§ What you will do: Pick out the lines below that include the string "luoda".

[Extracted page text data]
★ ★ ★ ★ ★ ★ ★

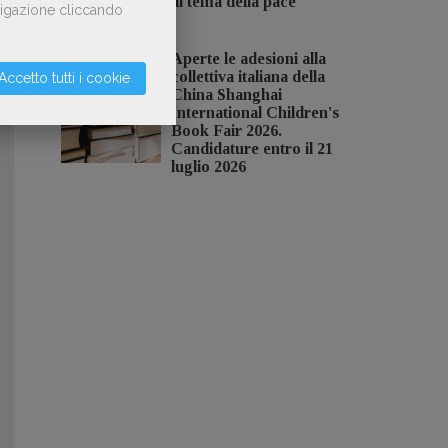
al tema della pace
avigazione cliccando
Aperte le adesioni alla
collettiva italiana della
Accetto tutti i cookie
China Shanghai
International Children's
Book Fair 2026.
Candidature entro il 21
luglio 2026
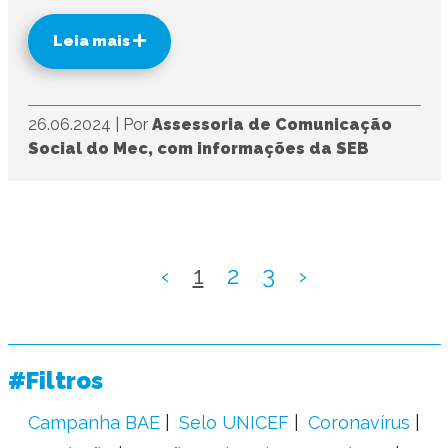
Leia mais
26.06.2024
|
Por
Assessoria de Comunicação
Social do Mec, com informações da SEB
‹
1
2
3
›
#Filtros
Campanha BAE
Selo UNICEF
Coronavírus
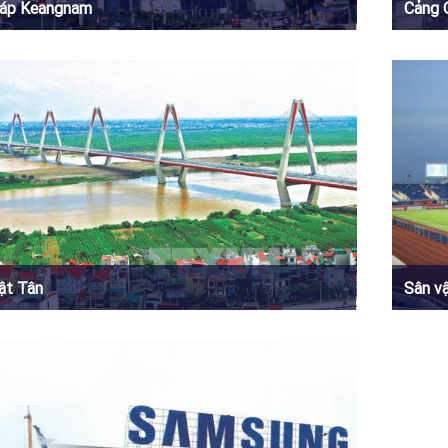
áp Keangnam
Cảng 
ật Tân
Sân v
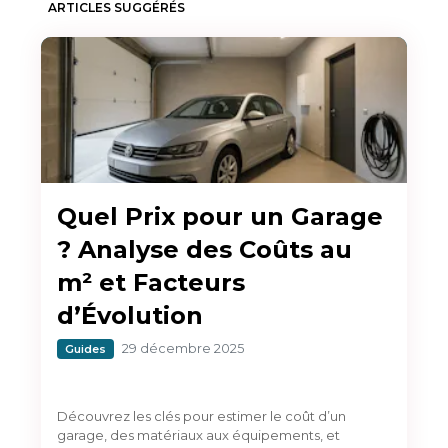
ARTICLES SUGGÉRÉS
Quel Prix pour un Garage
? Analyse des Coûts au
m² et Facteurs
d’Évolution
29 décembre 2025
Guides
Découvrez les clés pour estimer le coût d’un
garage, des matériaux aux équipements, et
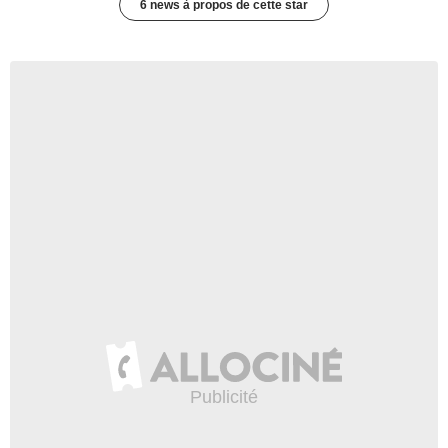
6 news à propos de cette star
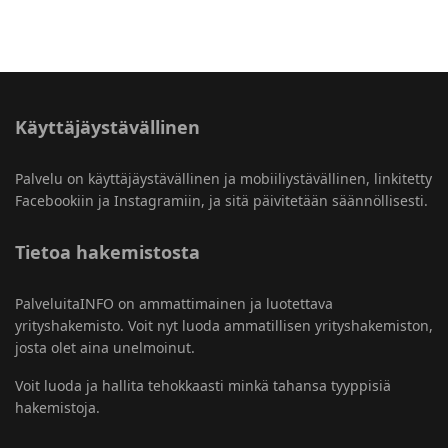
Käyttäjäystävällinen
Palvelu on käyttäjäystävällinen ja mobiiliystävällinen, linkitetty
Facebookiin ja Instagramiin, ja sitä päivitetään säännöllisesti.
Tietoa hakemistosta
PalveluitaINFO on ammattimainen ja luotettava
yrityshakemisto. Voit nyt luoda ammatillisen yrityshakemiston,
josta olet aina unelmoinut.
Voit luoda ja hallita tehokkaasti minkä tahansa tyyppisiä
hakemistoja.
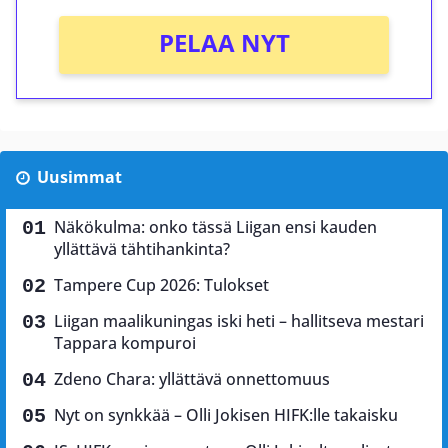
PELAA NYT
Uusimmat
Näkökulma: onko tässä Liigan ensi kauden
yllättävä tähtihankinta?
Tampere Cup 2026: Tulokset
Liigan maalikuningas iski heti – hallitseva mestari
Tappara kompuroi
Zdeno Chara: yllättävä onnettomuus
Nyt on synkkää – Olli Jokisen HIFK:lle takaisku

★ ★ ★ ★ ★ ★ ★

§ Task solution:
yrityshakemisto. Voit nyt luoda ammatillisen yrityshakemiston,
Voit luoda ja hallita tehokkaasti minkä tahansa tyyppisiä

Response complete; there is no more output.